## SOURCE DATA

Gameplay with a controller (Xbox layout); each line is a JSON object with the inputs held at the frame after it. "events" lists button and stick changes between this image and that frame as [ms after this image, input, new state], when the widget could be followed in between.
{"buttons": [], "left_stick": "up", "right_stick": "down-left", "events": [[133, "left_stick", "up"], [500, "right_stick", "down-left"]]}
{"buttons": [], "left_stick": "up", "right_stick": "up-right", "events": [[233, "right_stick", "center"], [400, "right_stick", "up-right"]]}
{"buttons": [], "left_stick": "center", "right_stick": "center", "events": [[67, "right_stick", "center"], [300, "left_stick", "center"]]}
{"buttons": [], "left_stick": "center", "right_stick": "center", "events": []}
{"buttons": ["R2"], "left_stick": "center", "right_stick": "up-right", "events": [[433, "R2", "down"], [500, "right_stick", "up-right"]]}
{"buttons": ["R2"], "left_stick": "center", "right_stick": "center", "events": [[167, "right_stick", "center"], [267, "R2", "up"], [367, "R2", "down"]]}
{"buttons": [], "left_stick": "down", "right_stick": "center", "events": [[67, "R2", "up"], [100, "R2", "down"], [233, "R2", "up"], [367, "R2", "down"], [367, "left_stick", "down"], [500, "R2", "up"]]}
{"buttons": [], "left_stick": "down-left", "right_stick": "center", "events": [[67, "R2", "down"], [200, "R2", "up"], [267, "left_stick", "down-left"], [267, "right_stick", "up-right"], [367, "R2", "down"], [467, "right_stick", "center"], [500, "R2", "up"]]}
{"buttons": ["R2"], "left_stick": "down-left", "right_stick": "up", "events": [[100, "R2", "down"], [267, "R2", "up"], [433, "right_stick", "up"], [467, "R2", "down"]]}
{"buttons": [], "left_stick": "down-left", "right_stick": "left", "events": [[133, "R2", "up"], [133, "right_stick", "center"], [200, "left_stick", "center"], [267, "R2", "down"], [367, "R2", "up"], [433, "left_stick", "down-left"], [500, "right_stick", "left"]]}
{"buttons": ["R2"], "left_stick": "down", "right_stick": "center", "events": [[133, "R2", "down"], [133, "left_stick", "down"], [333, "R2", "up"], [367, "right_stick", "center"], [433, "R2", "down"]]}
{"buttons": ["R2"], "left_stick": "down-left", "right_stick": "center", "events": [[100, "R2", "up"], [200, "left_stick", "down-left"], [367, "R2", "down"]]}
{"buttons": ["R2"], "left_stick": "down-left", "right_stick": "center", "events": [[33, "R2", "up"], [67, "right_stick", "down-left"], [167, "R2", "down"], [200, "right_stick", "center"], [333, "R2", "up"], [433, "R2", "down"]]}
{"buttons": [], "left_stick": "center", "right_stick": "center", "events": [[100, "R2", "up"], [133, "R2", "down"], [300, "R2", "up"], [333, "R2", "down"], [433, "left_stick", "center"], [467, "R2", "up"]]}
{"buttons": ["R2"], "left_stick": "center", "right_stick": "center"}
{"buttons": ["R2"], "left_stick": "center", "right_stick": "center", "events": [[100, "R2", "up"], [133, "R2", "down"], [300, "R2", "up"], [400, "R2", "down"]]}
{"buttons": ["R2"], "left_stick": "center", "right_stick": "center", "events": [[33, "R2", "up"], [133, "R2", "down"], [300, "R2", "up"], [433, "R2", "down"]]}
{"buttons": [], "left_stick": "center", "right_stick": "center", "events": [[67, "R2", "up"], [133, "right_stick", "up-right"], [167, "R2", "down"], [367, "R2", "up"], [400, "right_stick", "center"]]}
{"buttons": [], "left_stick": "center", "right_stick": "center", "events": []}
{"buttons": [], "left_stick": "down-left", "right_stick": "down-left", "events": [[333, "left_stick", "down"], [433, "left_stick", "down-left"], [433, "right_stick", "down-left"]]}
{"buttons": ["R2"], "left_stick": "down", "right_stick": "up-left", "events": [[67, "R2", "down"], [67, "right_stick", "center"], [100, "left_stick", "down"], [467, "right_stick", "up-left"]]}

## WHAT IS REQUIRED
Your response should consist of the records, printed exactly.

## SOLUTION
Gameplay with a controller (Xbox layout); each line is a JSON object with the inputs held at the frame after it. "events" lists button and stick changes between this image and that frame as [ms after this image, input, new state], when the widget could be followed in between.
{"buttons": [], "left_stick": "up", "right_stick": "down-left", "events": [[133, "left_stick", "up"], [500, "right_stick", "down-left"]]}
{"buttons": [], "left_stick": "up", "right_stick": "up-right", "events": [[233, "right_stick", "center"], [400, "right_stick", "up-right"]]}
{"buttons": [], "left_stick": "center", "right_stick": "center", "events": [[67, "right_stick", "center"], [300, "left_stick", "center"]]}
{"buttons": [], "left_stick": "center", "right_stick": "center", "events": []}
{"buttons": ["R2"], "left_stick": "center", "right_stick": "up-right", "events": [[433, "R2", "down"], [500, "right_stick", "up-right"]]}
{"buttons": ["R2"], "left_stick": "center", "right_stick": "center", "events": [[167, "right_stick", "center"], [267, "R2", "up"], [367, "R2", "down"]]}
{"buttons": [], "left_stick": "down", "right_stick": "center", "events": [[67, "R2", "up"], [100, "R2", "down"], [233, "R2", "up"], [367, "R2", "down"], [367, "left_stick", "down"], [500, "R2", "up"]]}
{"buttons": [], "left_stick": "down-left", "right_stick": "center", "events": [[67, "R2", "down"], [200, "R2", "up"], [267, "left_stick", "down-left"], [267, "right_stick", "up-right"], [367, "R2", "down"], [467, "right_stick", "center"], [500, "R2", "up"]]}
{"buttons": ["R2"], "left_stick": "down-left", "right_stick": "up", "events": [[100, "R2", "down"], [267, "R2", "up"], [433, "right_stick", "up"], [467, "R2", "down"]]}
{"buttons": [], "left_stick": "down-left", "right_stick": "left", "events": [[133, "R2", "up"], [133, "right_stick", "center"], [200, "left_stick", "center"], [267, "R2", "down"], [367, "R2", "up"], [433, "left_stick", "down-left"], [500, "right_stick", "left"]]}
{"buttons": ["R2"], "left_stick": "down", "right_stick": "center", "events": [[133, "R2", "down"], [133, "left_stick", "down"], [333, "R2", "up"], [367, "right_stick", "center"], [433, "R2", "down"]]}
{"buttons": ["R2"], "left_stick": "down-left", "right_stick": "center", "events": [[100, "R2", "up"], [200, "left_stick", "down-left"], [367, "R2", "down"]]}
{"buttons": ["R2"], "left_stick": "down-left", "right_stick": "center", "events": [[33, "R2", "up"], [67, "right_stick", "down-left"], [167, "R2", "down"], [200, "right_stick", "center"], [333, "R2", "up"], [433, "R2", "down"]]}
{"buttons": [], "left_stick": "center", "right_stick": "center", "events": [[100, "R2", "up"], [133, "R2", "down"], [300, "R2", "up"], [333, "R2", "down"], [433, "left_stick", "center"], [467, "R2", "up"]]}
{"buttons": ["R2"], "left_stick": "center", "right_stick": "center"}
{"buttons": ["R2"], "left_stick": "center", "right_stick": "center", "events": [[100, "R2", "up"], [133, "R2", "down"], [300, "R2", "up"], [400, "R2", "down"]]}
{"buttons": ["R2"], "left_stick": "center", "right_stick": "center", "events": [[33, "R2", "up"], [133, "R2", "down"], [300, "R2", "up"], [433, "R2", "down"]]}
{"buttons": [], "left_stick": "center", "right_stick": "center", "events": [[67, "R2", "up"], [133, "right_stick", "up-right"], [167, "R2", "down"], [367, "R2", "up"], [400, "right_stick", "center"]]}
{"buttons": [], "left_stick": "center", "right_stick": "center", "events": []}
{"buttons": [], "left_stick": "down-left", "right_stick": "down-left", "events": [[333, "left_stick", "down"], [433, "left_stick", "down-left"], [433, "right_stick", "down-left"]]}
{"buttons": ["R2"], "left_stick": "down", "right_stick": "up-left", "events": [[67, "R2", "down"], [67, "right_stick", "center"], [100, "left_stick", "down"], [467, "right_stick", "up-left"]]}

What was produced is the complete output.